Thursday, December 14, 2006

So I owe you a post...

How about this for a Rob post:
I hate customers.
How's that?

No seriously. People, it's the holidays. Every where you go is going to be crazy. Be nice to the people who don't get paid enough at retail stores. Here's a guy that I don't know who made a post that I would love to have made myself. Its about standing up for retail people/waiters when they've got unreasonable customers being bastards. The guy in his post talks about how the phrase "The customer is always right" has lead to the downfall of civility in America... and I agree. I had a guy patronize me at work today and I silently wished him to die in a fire.

What? Don't tell me that's too harsh. There's a special place in hell for people who are unnecessarily rude to employees. I was just hoping to give him a bit of a warm up for the rest of his eternity. Basically he complained to a manager because I didn't readily know how to ring up his $3 off coupon for his Superman Returns movie. Lets get this straight, I was helping to check out people because I was being nice. And he was a tool.

My other awesome conversation went like this on a phone.

Me: Best Buy Computers, this is Rob, how may I help you?
Her: Yeah, I bought a computer/printer package yesterday...
Me: Ok.
Her: Yeah and I didn't get my remote control.
Me: Remote control for what ma'am?
Her: My printer.
Me: There's no remote control for that printer...
Her: THEN WHY is there a picture of one here.
Me: Ma'am, none of our printers come with remote controls.
Her: If there's "NO remote" control, WHAT exactly am I looking at?
Me: . . .
Her: . . .
Me: . . .
Her: HELLO?!?!?
Me: Wait, are you serious? Ma'am I don't have the slightest idea what you're looking at right now...
Her: Fine. You know what? Let me talk to that Geek Squad.
Me: Sure thing. [Transfers the crazy lady to be someone else's problem]

Maybe she's just new to this whole telephone thing. Maybe she thought I was like Miss Cleo. Maybe she's freshly ridden the White Pony.... I don't know.



But this made my day. Ro and I came back from the store to find this jackass parked like... (You know this one Scott...) like an idiot. So we let the world know how we felt.


8 comments:

Jake said...

If you love workers so much, why don't you just wrap yourself in a red flag and join Comintern, comrade?!?

Josh said...

Ahhh, it warms the heart, good to hear you binary voice again sir.

Anonymous said...

How about a phone call with some lady asking about a computer based on looks.

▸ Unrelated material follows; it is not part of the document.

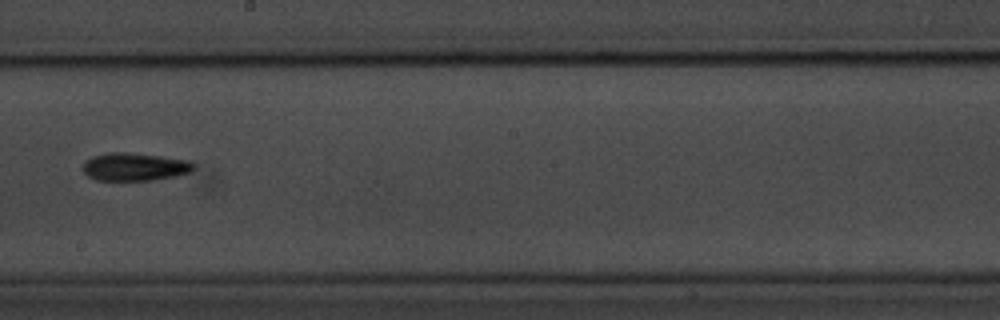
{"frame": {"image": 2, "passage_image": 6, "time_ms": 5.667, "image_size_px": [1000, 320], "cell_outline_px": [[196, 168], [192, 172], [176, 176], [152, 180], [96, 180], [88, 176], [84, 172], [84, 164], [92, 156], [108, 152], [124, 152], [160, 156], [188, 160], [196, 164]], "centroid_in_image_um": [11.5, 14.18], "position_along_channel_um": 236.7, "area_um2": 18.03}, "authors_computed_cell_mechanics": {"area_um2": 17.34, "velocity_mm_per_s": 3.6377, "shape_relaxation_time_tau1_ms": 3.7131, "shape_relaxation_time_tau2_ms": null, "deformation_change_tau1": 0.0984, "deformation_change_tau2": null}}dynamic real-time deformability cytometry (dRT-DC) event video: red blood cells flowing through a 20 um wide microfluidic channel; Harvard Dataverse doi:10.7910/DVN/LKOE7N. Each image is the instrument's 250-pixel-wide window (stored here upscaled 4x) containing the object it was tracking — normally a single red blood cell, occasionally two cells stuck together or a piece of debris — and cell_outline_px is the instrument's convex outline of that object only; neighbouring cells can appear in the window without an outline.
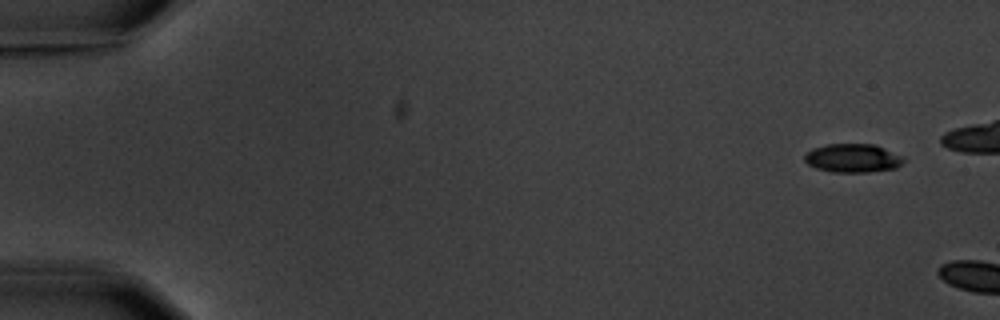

"well... it's metallic looking."
"Ma'am, all the HPs are sliver."
"No, but it doesn't have like an oak finish."
"We don't even have any that have an oak finish."
"But you could look it up online, right?"
"Only if you have the model number or a description of it."
"It's metallic."
long pause
"Oh and also it's around $150"
"I've never seen an HP for that price. Long pause. But I will go try to find it."
hold for a while...
I stare at the register.
Joe comes by I whisper the story, he picks up the phone...
"Ma'am, we're sold out of that model."

That same day, a woman cried on the phone to me because she didn't have enough money to buy a computer package and didn't believe me that we would still have that same model after christmas and in stock at some point. She refused to consider the credit card as an option, because she's "never had to sign up for one before."

What a day...

Good luck with the rest of the season!

~c

Anonymous said...

don't you love working in retail?? You seem to have way more interesting customers then I ever had at Hallmark or Gloria Jeans...however, I always liked at the GJ the "hicks" that would come in and order a cappacino in their best redneck voice talking between their tooth....(no offense to any hicks out there)

"you gave me the wrong drink"
"what did you order?"
"I ordered a cappuccino"
"Sir/Ma'am that is a cappuccino"
"No it just tastes like coffee"
"That's how a cappuccino tastes"
"No it ain't"
"Yes it is"
"No it's supposed to taste sweet"
"Well a cappuccino is a shot of espresso with steamed milk"
"That's not how they taste at the GAS STATION!"
"The gas station is just hot water with sugar and caffeine"
"Well I want that!"
"Sorry, we don't serve crap, we are a C-O-F-F-E-E shop" (so many times I wish I could of said that)

At Hallmark, the best was the day after Christmas with all the little old blue haired ladies fighting over the last ornament or roll of wrapping paper that was now 50% off!